New neural estimator boosts masked diffusion models 3-5x faster inference
Researchers estimate pairwise mutual information from hidden states to accelerate generation.
Masked diffusion models (MDMs) are powerful for sequence generation but typically decode variables sequentially because they don't explicitly model dependencies between variables. A new paper from Sharma, Wang, and Li (submitted to ICML 2026) introduces a neural estimator that extracts pairwise conditional mutual information (MI) directly from a pretrained MDM's hidden states. The estimator uses the model's own conditional distributions as ground truth for supervision, learning to output the full MI matrix in a single forward pass. This reveals the internal dependency structure the model has learned.

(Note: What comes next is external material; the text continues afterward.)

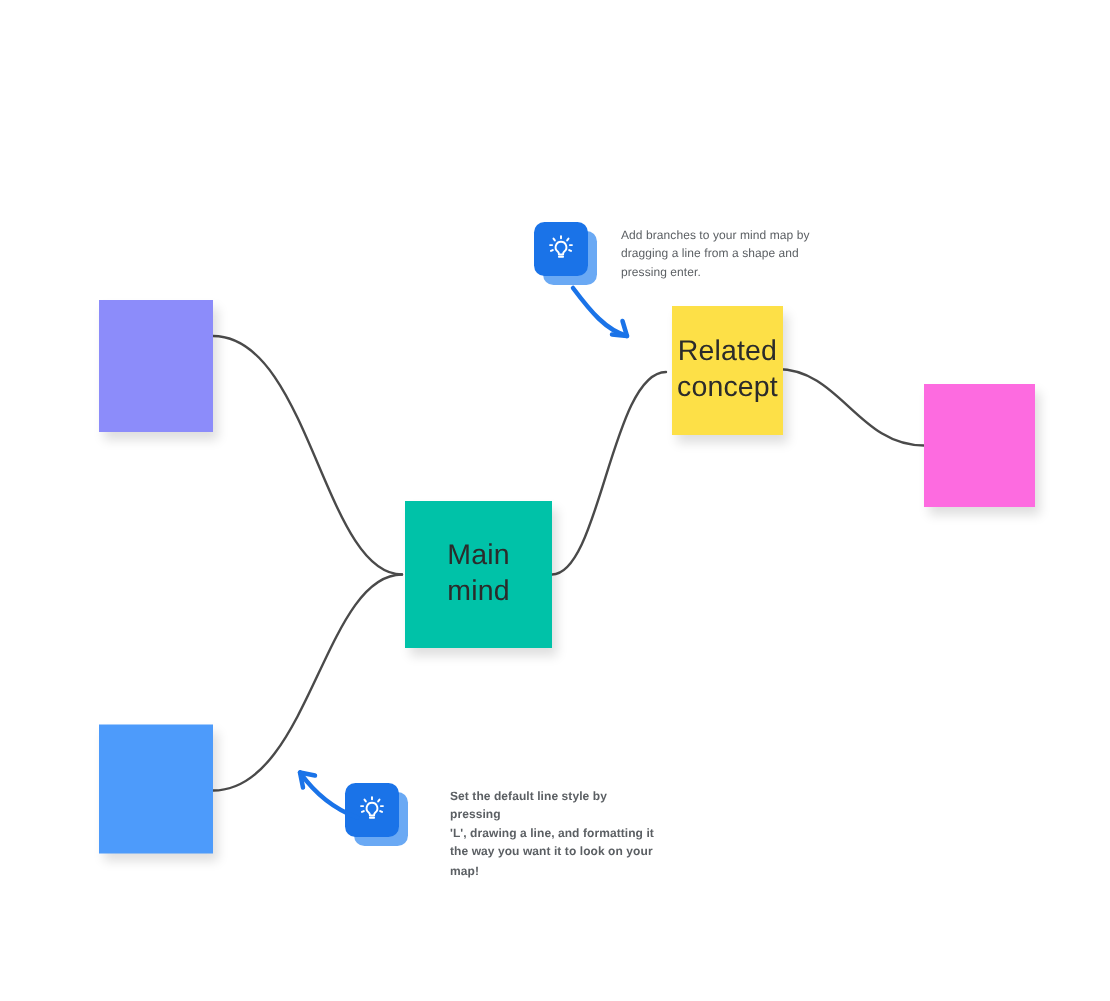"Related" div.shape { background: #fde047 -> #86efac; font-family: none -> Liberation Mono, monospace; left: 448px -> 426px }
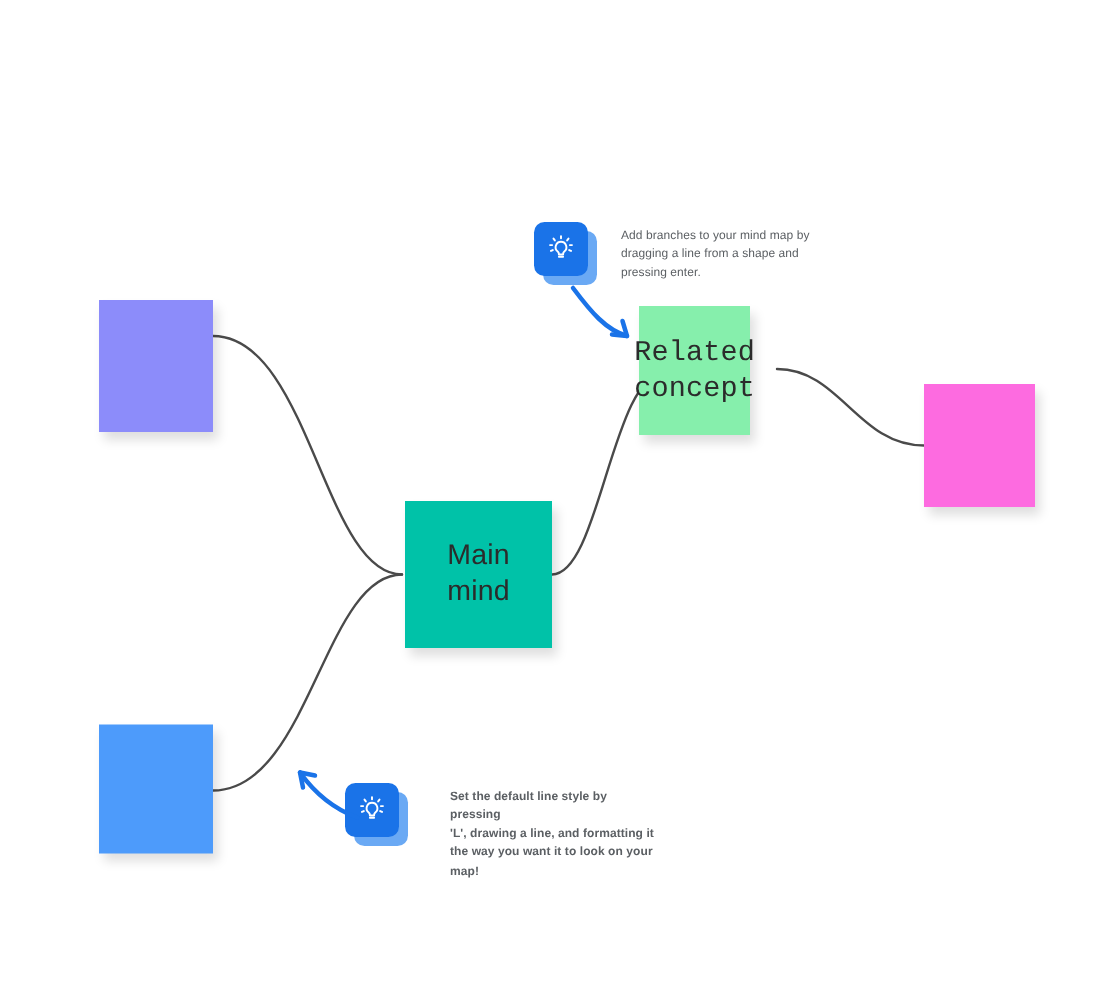"Set the default line style" div.tip-text { font-weight: bold -> none; margin-left: 28px -> 12px }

By identifying conditionally independent subsets of variables, the framework enables MI-guided parallel decoding—generating multiple tokens simultaneously without sacrificing quality. The authors tested on Sudoku puzzles and protein sequence generation using ESM-C. Results show a 3-5x reduction in the number of forward passes during inference compared to sequential decoding, while matching generative quality and outperforming entropy-based parallelization baselines. The MI maps also recovered known structural constraints (e.g., Sudoku rules, protein contacts). This opens a path to much faster sampling from discrete diffusion models in domains like drug design and combinatorial optimization.
- Estimates pairwise conditional mutual information from hidden states of masked diffusion models in a single forward pass.
- Enables MI-guided parallel decoding, reducing inference forward passes by 3-5x on Sudoku and protein sequences.
- Applied to ESM-C for protein generation; recovers known structural constraints while maintaining generative quality.
Why It Matters
Speeds up masked diffusion models for sequence generation without quality loss.